The TMEM231 gene encodes a transmembrane ciliary protein that is a component of the tectonic-like complex, also known as the B9 or MKS complex. This complex localizes to the basal body, a ring like structure in the transition zone at the base of the primary cilia, and plays an important role in preventing the diffusion of transmembrane proteins between the cilia and plasma membranes. Knockdown of TMEM231 negatively affects ciliogenesis, probably because the diffusion barrier created by the B9 complex is essential for the formation and retention of ciliary components. The protein is also involved in the Sonic hedgehog signaling pathway. Based on studies of mouse orthologs, human TMEM231 protein is predicted to play a role in in-utero embryonic development, vasculature development, digit morphogenesis, eye development and neuroepithelial cell differentiation.
Mutations in the TMEM231 gene are associated with Meckel Syndrome, type 11 (MKS11) and Joubert Syndrome 20 (JBTS20). MKS11 is an often fatal ciliopathy defined by the presence of occipital encephalocele, polydactyly, and polycystic kidneys. JBTS20 is a phenotypically diverse disorder characterized by hypoplasia of the cerebellar vermis resulting in the neuroradiologic molar tooth sign, along with other neurological, ocular and renal manifestations.

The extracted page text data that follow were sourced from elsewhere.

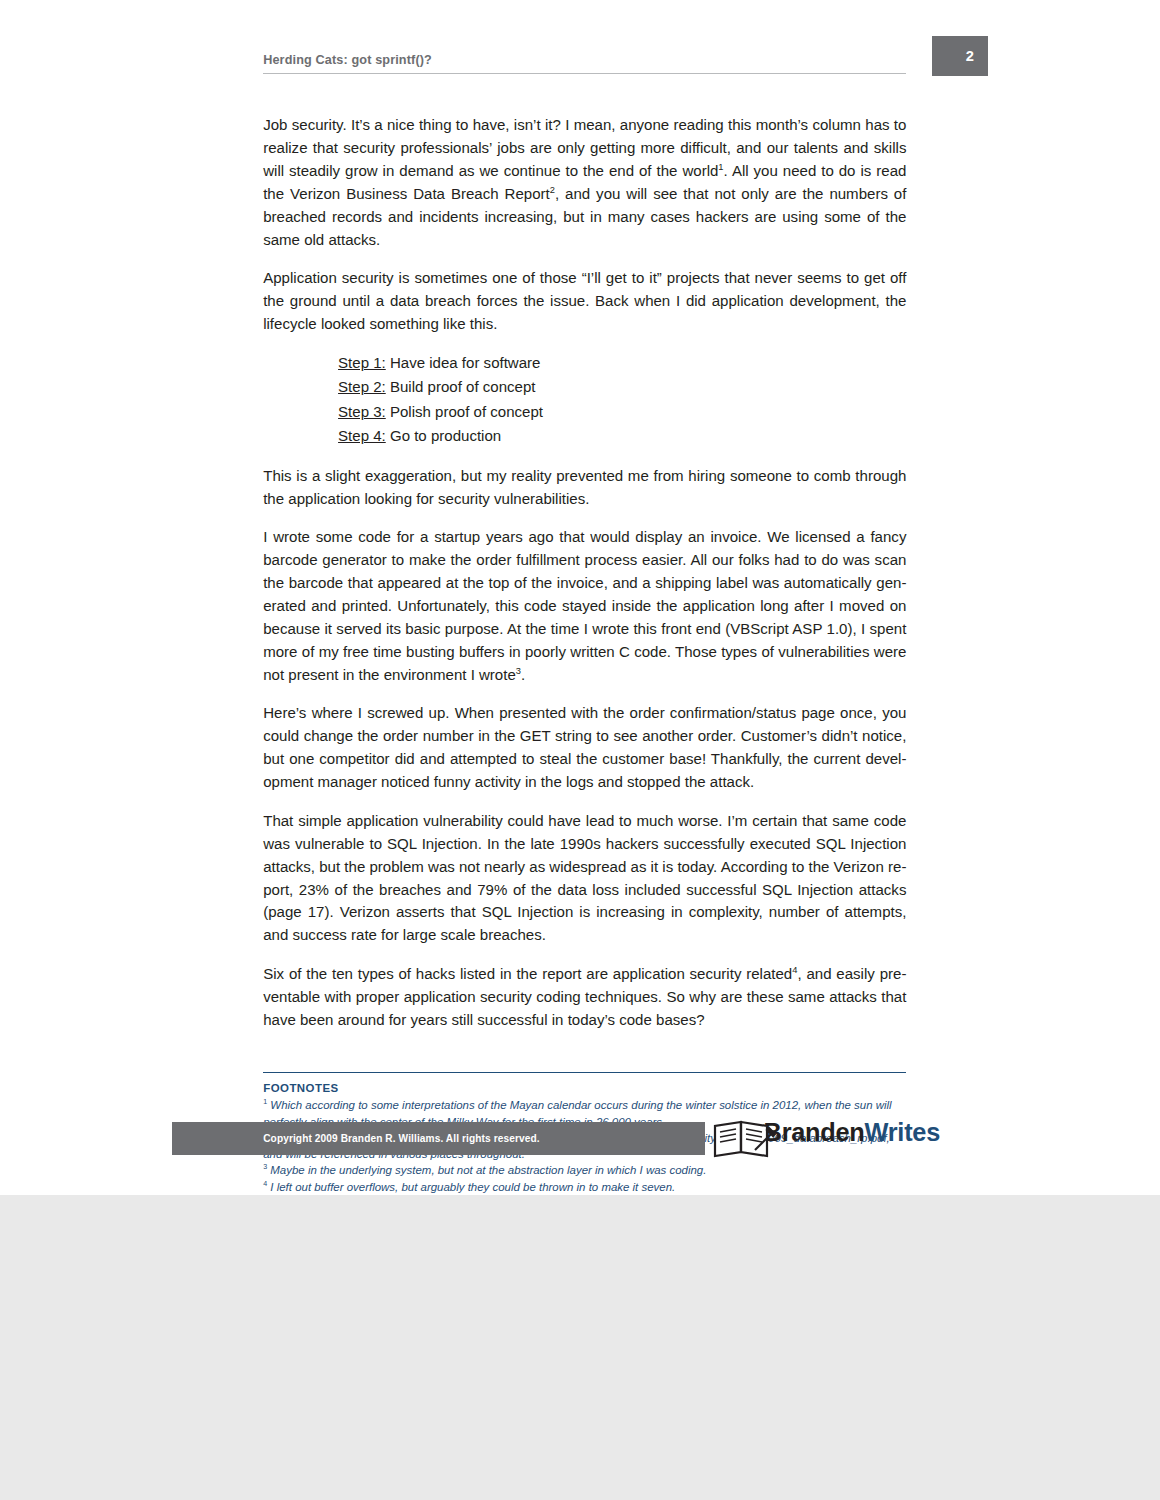Herding Cats: got sprintf()?
2
Job security. It’s a nice thing to have, isn’t it? I mean, anyone reading this month’s column has to realize that security professionals’ jobs are only getting more difficult, and our talents and skills will steadily grow in demand as we continue to the end of the world1. All you need to do is read the Verizon Business Data Breach Report2, and you will see that not only are the numbers of breached records and incidents increasing, but in many cases hackers are using some of the same old attacks.
Application security is sometimes one of those “I’ll get to it” projects that never seems to get off the ground until a data breach forces the issue. Back when I did application development, the lifecycle looked something like this.
Step 1: Have idea for software
Step 2: Build proof of concept
Step 3: Polish proof of concept
Step 4: Go to production
This is a slight exaggeration, but my reality prevented me from hiring someone to comb through the application looking for security vulnerabilities.
I wrote some code for a startup years ago that would display an invoice. We licensed a fancy barcode generator to make the order fulfillment process easier. All our folks had to do was scan the barcode that appeared at the top of the invoice, and a shipping label was automatically generated and printed. Unfortunately, this code stayed inside the application long after I moved on because it served its basic purpose. At the time I wrote this front end (VBScript ASP 1.0), I spent more of my free time busting buffers in poorly written C code. Those types of vulnerabilities were not present in the environment I wrote3.
Here’s where I screwed up. When presented with the order confirmation/status page once, you could change the order number in the GET string to see another order. Customer’s didn’t notice, but one competitor did and attempted to steal the customer base! Thankfully, the current development manager noticed funny activity in the logs and stopped the attack.
That simple application vulnerability could have lead to much worse. I’m certain that same code was vulnerable to SQL Injection. In the late 1990s hackers successfully executed SQL Injection attacks, but the problem was not nearly as widespread as it is today. According to the Verizon report, 23% of the breaches and 79% of the data loss included successful SQL Injection attacks (page 17). Verizon asserts that SQL Injection is increasing in complexity, number of attempts, and success rate for large scale breaches.
Six of the ten types of hacks listed in the report are application security related4, and easily preventable with proper application security coding techniques. So why are these same attacks that have been around for years still successful in today’s code bases?
FOOTNOTES
1 Which according to some interpretations of the Mayan calendar occurs during the winter solstice in 2012, when the sun will perfectly align with the center of the Milky Way for the first time in 26,000 years.
2 This report can be downloaded from http://www.verizonbusiness.com/resources/security/re-ports/2009_databreach_rp.pdf, and will be referenced in various places throughout.
3 Maybe in the underlying system, but not at the abstraction layer in which I was coding.
4 I left out buffer overflows, but arguably they could be thrown in to make it seven.
Copyright 2009 Branden R. Williams. All rights reserved.
Branden Writes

The gene is located on the long arm of chromosome 16. It spans a length of 19.5 kb and its coding sequence is spread across seven exons. The protein encoded by this gene has a molecular mass of 36 kDa and consists of 316 amino acids. Several additional isoforms of the TMEM231 protein exist due to alternative splicing. The gene is found to be overexpressed in the nasal epithelium. Mutations in TMEM231 associated with MKS11 and JBTS20 include homozygous and compound heterozygous missense mutations or frameshift and premature terminations.

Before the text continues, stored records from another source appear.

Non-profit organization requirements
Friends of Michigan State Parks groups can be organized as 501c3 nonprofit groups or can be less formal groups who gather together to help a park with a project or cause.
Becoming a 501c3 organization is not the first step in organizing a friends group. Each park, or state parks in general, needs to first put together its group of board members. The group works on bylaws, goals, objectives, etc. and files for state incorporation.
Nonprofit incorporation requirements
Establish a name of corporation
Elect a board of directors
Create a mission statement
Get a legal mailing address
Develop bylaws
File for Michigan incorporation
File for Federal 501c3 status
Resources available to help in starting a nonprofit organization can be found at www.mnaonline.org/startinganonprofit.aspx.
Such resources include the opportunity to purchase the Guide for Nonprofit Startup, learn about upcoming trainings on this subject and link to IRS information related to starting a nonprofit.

Al-Hamed et al. (2016) determined the genetic mutations causing antenatal cystic kidney disease in a cohort of 44 Saudi families. In one family, the antenatal ultrasound found the fetus to have cystic kidneys, oligohydramnios/anhydramnios, encephalocele, corpus callosum agenesis, clubfoot and hepatic cysts. The case resulted in perinatal death. The patient, born to consanguineous parents, was found to be homozygous for the known TMEM231 mutation c.751G>A (p.V251I). The mutation appeared to be a missense change; however, it occurred at the last nucleotide of exon 4 and was hence predicted to cause a splicing defect. The proband had another affected sibling that also died in the perinatal period.